Oh, and along the way the derivatives orgy has increased the financial exposure if things go wrong - if the triggers go off and these insane risky bets go bad - to 700 trillion dollars. 700 trillion. Anyone got that lying around in their sofa cushions?

There's no way this will end that is not ugly.

This could be the answer to the City of Portland's problems.

For the most part the U.S. is in a far better position because it has its own money printing press at a time when there is global glut of labor, the primary driver of most inflation cycles. Ben Bernake, federal reserve chief, is more powerful than president Obama. Fiscal stimulus didn't do much of anything, but really easy money stabilized the banking sector.

But the way the U.S has a climbing debt to GDP ratio, there's growing risk we could end up like Greece or Cyprus. It's too hard to figure out whether the wheels can't come off our economy such that "humpty dumpty" can't be put back together.

As a result, I think a wise individual looks at putting a fraction of their portfolio of assets into real and productive assets. One financial expert, Marc Faber, talks of accumulating gold bullion deposited in Switzerland (a foreign rich person's traditional safe haven.)

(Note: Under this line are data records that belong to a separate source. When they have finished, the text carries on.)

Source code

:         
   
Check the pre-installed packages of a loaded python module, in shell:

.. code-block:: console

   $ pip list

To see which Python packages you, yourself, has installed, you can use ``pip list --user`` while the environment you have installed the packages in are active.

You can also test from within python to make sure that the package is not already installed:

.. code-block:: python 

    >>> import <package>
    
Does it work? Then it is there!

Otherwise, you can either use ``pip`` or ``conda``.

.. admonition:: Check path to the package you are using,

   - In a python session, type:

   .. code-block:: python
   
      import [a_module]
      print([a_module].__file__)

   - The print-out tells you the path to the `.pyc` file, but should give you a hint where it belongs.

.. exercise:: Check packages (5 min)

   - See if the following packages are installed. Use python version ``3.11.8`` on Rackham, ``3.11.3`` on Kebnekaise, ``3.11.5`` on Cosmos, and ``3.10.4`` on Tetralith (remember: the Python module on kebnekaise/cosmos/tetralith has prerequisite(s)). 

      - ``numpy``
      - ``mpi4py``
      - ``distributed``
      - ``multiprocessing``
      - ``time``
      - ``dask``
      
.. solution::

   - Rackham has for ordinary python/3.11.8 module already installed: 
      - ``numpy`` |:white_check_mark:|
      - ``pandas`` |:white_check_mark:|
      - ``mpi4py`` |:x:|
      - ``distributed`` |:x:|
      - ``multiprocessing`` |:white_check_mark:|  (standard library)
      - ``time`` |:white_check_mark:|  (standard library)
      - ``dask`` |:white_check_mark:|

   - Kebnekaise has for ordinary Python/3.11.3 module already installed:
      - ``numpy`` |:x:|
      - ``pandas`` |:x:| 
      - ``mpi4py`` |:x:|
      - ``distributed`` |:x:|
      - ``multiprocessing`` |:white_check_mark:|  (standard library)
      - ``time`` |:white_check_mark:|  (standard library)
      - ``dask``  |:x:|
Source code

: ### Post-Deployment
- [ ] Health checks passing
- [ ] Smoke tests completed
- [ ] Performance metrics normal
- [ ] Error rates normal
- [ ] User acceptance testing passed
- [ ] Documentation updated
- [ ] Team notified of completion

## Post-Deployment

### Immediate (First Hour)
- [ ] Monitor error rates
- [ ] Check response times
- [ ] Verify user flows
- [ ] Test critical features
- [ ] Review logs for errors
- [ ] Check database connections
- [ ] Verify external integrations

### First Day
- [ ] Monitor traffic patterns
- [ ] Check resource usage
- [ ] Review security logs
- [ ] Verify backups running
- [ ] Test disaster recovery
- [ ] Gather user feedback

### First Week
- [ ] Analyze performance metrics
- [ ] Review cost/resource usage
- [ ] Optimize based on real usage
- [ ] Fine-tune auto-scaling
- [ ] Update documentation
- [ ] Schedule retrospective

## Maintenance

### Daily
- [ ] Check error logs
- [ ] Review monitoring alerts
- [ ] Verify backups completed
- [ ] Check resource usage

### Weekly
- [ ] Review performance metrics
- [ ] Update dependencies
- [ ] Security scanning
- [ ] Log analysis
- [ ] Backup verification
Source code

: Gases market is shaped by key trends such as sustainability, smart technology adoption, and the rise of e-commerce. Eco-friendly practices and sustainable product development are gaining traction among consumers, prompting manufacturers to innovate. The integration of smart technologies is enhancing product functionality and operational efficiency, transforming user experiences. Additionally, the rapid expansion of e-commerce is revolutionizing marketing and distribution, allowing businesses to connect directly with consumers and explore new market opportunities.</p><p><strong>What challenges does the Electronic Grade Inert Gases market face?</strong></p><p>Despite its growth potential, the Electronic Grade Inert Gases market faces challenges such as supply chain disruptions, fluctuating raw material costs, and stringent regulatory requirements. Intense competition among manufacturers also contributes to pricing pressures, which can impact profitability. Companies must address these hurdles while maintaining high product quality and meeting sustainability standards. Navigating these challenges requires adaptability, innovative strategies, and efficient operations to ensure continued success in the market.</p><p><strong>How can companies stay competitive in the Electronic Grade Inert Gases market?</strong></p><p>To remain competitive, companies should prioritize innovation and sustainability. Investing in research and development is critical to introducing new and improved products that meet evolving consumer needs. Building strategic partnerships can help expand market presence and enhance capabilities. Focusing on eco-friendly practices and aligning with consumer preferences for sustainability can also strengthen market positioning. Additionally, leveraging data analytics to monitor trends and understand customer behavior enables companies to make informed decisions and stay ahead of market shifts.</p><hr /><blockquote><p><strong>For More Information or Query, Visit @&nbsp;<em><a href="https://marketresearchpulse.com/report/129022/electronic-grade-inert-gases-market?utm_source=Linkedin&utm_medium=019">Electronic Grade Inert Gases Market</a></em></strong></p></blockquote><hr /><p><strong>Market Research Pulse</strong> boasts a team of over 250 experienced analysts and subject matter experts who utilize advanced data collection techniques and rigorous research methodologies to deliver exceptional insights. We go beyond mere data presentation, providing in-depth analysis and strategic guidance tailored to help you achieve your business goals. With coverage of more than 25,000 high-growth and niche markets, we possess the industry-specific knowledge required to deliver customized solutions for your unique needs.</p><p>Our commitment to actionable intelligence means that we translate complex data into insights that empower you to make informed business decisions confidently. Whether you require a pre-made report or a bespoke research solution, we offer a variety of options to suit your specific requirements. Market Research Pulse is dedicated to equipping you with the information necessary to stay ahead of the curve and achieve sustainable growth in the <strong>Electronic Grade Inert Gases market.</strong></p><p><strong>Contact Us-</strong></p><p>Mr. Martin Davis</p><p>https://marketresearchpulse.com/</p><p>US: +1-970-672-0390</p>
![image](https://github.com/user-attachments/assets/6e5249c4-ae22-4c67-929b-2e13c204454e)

The Oregonian claims that the problem with Portland is: "Too many liberal arts degrees." The Salem legislature thinks the answer is: "tax marijuana sales."

This is how excessive borrowing ends up. And there is much more to come.

Either devalue the currency, or take property from citizens... or both.

It's a good look at OUR future but a lesson that is unlikely to be learned.

Bob,
If a better position is:
25 Billion in FDIC insurance with 9,283 Billion in deposits, well then we can all sleep at night. That's less than 1%. Well maybe that is better than some EU banks so true in that sense.

What will be relied on is that banks cannot possibly supply the funds needed for any run, much less insure deposits for 250k as advertized. Capital controls would kick in and all those millions of bullets and armored vehicles that Homeland Security is buying would then make sense.

Bernank can print but unless you've been asleep, the nominal gains in the market to date correlate with the devalued buying power of our $.

Jack have you started making videos?

http://www.youtube.com/watch?v=YDXtHsz2q6Q


:)

This is spreading fast. From New Zealand:

"The National Government are pushing a Cyprus-style solution to bank failure in New Zealand which will see small depositors lose some of their savings to fund big bank bailouts, the Green Party said today."

And as many have pointed out, there is no safe haven if there is no longer a rule-of-law. The only solution is to force the banks to go out of business and put those that made this mess, go to jail.

Since that ain't going to happen, a world-wide general strike is the only option left to get things back in order.

Bernank can print but unless you've been asleep, the nominal gains in the market to date correlate with the devalued buying power of our $.

Yep. You can print all the money you want, it won't create a penny's worth of wealth. What it will allow you to do is steal wealth from the rest of the economy. The first guy to spend that money gets full value. Then as the additional money gets into the economy, prices rise until John Q. Citizen finds that his money won't go as far as it used to. All you've done is rob everyone for the benefit of the government and its cronies.

it won't create a penny's worth of wealth.

Tell that to the Boomers who paid off their Ford-era mortgages with Clinton/Bush dollars. It's pretty much the only way we're going to be able to get out of our current mess. Let the Me Generation and Gen X-ers pay off their underwater mortgages with inflated dollars and watch the economy really take off.

Well, that's my point. Those Clinton/Bush dollars didn't create any new wealth. They merely transferred wealth from one set of pockets to another. The wealth that the boomers you mention enjoyed was stolen from other people, even if those other people didn't know it. "Inflation" (or "quantitative easing") are just other words for stealing the value of other peoples' money incrementally over time.